I don’t remember the plane ride, but I remember waking up in our Bronx apartment to the sound of “Super Cacu, DESPIERTA!” — the booming morning radio show my new family loved. The air was cold enough to sting my cheeks. And then I saw it: tiny white crystals drifting from the sky. Snow. I had only ever seen it in the movie La Blanca Navidad (“White Christmas”). In my child’s mind, I thought I had stepped straight into a movie set.

But the magic faded quickly.

A Language That Sounded Like Crumpling Paper

I couldn’t understand the people around me. Their words didn’t sound like words at all — they sounded like paper being crumpled in someone’s hands. “What is this?” I asked my mother. “It’s In-glishhh,” she said, drawing out the syllables.

On my first day of public school, a warm, smiling woman greeted me: short, light brown hair, hazel eyes, a beige pantsuit, and black ballet flats. “Welcome to your first day in America,” she said brightly. I smiled back, not understanding a word.

I was placed in an ESL (English as a Second Language) class. My stepfather hated the idea, insisting I’d never learn “proper English” there. Within days, I was moved into a regular English class — where I sat silently in the back while my classmates laughed at my quietness and my accent.

Finding My Voice — and Being Mocked for It

At home, life changed rapidly. My mother divorced, remarried, and I found myself retreating into the black-and-white comfort of old Disney Channel sitcoms: Ozzie and Harriet, Father Knows Best, Leave It to Beaver, and The Patty Duke Show. From these, I learned a different kind of English — polished, precise, almost theatrical. I picked up phrases like, “Dare I say,” “Heavens no,” and “I fancy that.”

When neighbors asked about my way of speaking, I told them it was “American British.” In truth, I had unknowingly adopted a Transatlantic accent — something I wouldn’t identify by name until high school.

But to my classmates, I “talked like a white boy.” The teasing turned to shoving, the shoving to outright fights. I never stopped defending myself, but the bullying didn’t truly end until my mother enrolled me in Saint Peter and Paul Catholic School, just one block from the garment factory she and my stepfather ran.

Déjà Vu in Reverse

When I was 11, my parents decided to return to the Dominican Republic to expand their garment business. Once again, I was the outsider. My Spanish was fluent but tinged with the “wrong” rhythm, the mark of a “gringo.” The mocking felt eerily familiar, just in a different language.

Things improved only after my mother placed me in a private bilingual school. There, my hybrid accent was less a punchline and more a curiosity.

Full Circle in New York

At 16, we moved back to New York, and I enrolled in the High School of Fashion Industries in Manhattan. It was there that I discovered the magic of reading when I wrote a book report on The Crucible by Arthur Miller. Books became my refuge — and my constant companions.

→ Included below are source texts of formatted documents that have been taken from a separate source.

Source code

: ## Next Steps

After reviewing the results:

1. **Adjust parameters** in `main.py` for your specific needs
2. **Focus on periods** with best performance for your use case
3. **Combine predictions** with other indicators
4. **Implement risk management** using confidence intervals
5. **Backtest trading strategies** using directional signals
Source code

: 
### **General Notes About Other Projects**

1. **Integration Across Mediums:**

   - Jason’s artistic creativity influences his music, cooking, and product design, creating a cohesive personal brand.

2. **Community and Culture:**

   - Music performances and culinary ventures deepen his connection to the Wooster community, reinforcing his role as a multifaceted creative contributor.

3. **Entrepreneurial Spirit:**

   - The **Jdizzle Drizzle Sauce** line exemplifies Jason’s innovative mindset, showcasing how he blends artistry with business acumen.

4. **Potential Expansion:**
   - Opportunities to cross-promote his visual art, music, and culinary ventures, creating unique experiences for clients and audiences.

College at FIT (Fashion Institute of Technology) was even better. No one cared where I was from or how I spoke. It was about skill, creativity, and the drive to succeed. I learned to adapt my voice to any place I found myself — whether the South Bronx, California, the American South, or Europe.

The Accent That Became Me

Today, my way of speaking is a blend of all the places I’ve been, all the people I’ve been. What started as mimicry became authenticity. I am not just one place or one culture; I am all of them at once.

For immigrants like me, assimilation isn’t about erasing our roots. It’s about weaving them together into something new — a hybrid identity that carries the weight of where we’ve been and the promise of where we’re going.

Every time I open my mouth, I speak as that child who once felt caught between two worlds. But now, I know: that’s exactly where I belong.